A reader of the News & Observer observed that a "letter-writer criticized Wake County schools for missing the mark on 2009 enrollment forecasts, which were used as a basis for the 2006/07 bond referendum. Somehow (back in the day when the Dow was approaching 12,000, the school system was growing by 6,000 students per year and unemployment was half of what it is today), the school system was supposed to forecast our current recession and the effect it would have on student population growth." She further states that she would have liked to borrow such a crystal ball "before my 401(k) took a nosedive."

Very well said!



Saturday, October 03, 2009

Let's Be Patient, Shall We?

This, from a Letter to the Editor in the News & Observer, after an incident at an intersection in Apex:
Traffic had slowed and then stopped for a scared, confused puppy trying to find her way to her house nearby.

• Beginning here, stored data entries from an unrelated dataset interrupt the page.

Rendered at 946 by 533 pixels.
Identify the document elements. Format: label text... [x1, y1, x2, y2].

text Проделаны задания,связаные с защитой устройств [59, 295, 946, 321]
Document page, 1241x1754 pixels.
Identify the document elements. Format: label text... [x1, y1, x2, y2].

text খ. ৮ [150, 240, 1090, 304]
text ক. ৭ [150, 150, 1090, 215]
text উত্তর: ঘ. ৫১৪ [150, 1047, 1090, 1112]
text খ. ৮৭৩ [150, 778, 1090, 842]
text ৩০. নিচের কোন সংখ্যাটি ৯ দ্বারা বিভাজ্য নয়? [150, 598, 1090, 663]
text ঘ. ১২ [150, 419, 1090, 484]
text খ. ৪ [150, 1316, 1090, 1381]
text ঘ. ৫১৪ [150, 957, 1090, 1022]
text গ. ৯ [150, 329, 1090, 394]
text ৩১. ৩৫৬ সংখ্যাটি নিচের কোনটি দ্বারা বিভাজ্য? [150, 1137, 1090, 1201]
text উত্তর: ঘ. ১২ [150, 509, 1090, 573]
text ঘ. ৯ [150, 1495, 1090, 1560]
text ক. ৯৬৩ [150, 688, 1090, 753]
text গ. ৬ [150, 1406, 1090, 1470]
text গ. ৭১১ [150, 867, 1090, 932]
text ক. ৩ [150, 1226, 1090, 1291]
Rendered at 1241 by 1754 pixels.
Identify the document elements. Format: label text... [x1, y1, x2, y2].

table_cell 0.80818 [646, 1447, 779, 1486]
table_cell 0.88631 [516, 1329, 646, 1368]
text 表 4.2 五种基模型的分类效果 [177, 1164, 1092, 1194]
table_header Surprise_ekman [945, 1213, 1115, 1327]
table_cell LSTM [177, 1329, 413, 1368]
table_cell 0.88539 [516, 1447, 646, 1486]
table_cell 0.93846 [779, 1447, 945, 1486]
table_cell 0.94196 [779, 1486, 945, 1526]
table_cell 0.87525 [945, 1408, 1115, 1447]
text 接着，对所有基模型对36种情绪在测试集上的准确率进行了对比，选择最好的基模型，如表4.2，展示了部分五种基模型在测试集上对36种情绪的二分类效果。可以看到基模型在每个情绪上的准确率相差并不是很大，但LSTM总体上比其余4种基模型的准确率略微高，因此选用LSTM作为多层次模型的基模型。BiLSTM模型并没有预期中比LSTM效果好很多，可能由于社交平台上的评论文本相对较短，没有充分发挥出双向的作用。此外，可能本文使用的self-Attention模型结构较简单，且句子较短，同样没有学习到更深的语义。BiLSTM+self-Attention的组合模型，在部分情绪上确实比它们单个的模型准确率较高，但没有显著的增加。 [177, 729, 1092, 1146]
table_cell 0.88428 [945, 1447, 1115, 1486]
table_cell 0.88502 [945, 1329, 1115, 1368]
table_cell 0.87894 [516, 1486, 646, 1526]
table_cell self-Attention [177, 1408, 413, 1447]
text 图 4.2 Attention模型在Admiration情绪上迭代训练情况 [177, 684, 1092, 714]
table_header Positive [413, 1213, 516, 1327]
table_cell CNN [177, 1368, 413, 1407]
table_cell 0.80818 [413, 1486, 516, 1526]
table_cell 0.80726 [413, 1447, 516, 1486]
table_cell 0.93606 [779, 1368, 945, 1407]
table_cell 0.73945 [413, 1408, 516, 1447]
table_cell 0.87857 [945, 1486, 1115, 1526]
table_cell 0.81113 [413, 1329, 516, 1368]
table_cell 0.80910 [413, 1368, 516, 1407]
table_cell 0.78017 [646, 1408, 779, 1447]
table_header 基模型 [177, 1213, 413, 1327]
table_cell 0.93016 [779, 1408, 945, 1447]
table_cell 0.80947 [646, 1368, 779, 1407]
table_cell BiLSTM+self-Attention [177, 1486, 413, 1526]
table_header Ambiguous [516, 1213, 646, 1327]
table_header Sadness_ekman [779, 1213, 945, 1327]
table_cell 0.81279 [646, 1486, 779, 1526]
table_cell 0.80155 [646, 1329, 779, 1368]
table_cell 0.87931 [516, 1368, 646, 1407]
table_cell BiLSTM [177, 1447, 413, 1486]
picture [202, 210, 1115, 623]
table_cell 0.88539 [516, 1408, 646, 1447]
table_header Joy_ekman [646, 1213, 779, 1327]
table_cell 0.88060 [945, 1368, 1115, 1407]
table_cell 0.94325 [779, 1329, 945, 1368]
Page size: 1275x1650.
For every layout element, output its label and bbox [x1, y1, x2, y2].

The brief wait proved too much for one driver who sped around the waiting traffic in the wrong lane and proceeded to strike and kill the puppy.

The owners watched in horror as the incident unfolded. And then ... the driver checked his rearview mirror and sped away.
My heart goes out to the owners of that poor, unfortunate dog.

And to the driver, well, may you never become impatient while waiting for a stopped school bus.


Wednesday, May 06, 2009

Ninety-nine and fourty-four one hundredths percent pure

Do you remember those old Ivory Soap commercials that stated their product was 99 44/100% pure? 99.44 is a pretty high number in my opinion. Darned close to 100%, don't you think?

North Carolina State Employees were told they're getting a mandatory 0.5% cut in their salary this year. So let me do the math: Job layoffs across the state yields salaries of zero percent. Job preservation by the state of North Carolina yields 99.5% salaries paid to State employees.

Those State employees who complain about not being able to absorb a pay cut that amounts to all of five dollars per thousand they earn should get over themselves.

UPDATE: The new State Health Plan rates have just come out. Family deductibles for the Standard 80/20 plan have doubled to $1800 over last year's $900. A pay cut of one half of 1% of a State Employee making 40K a year is $200. Yet when the same employee is asked to cough up an additional nine hundred bucks for health care deductible, where's the outrage over that??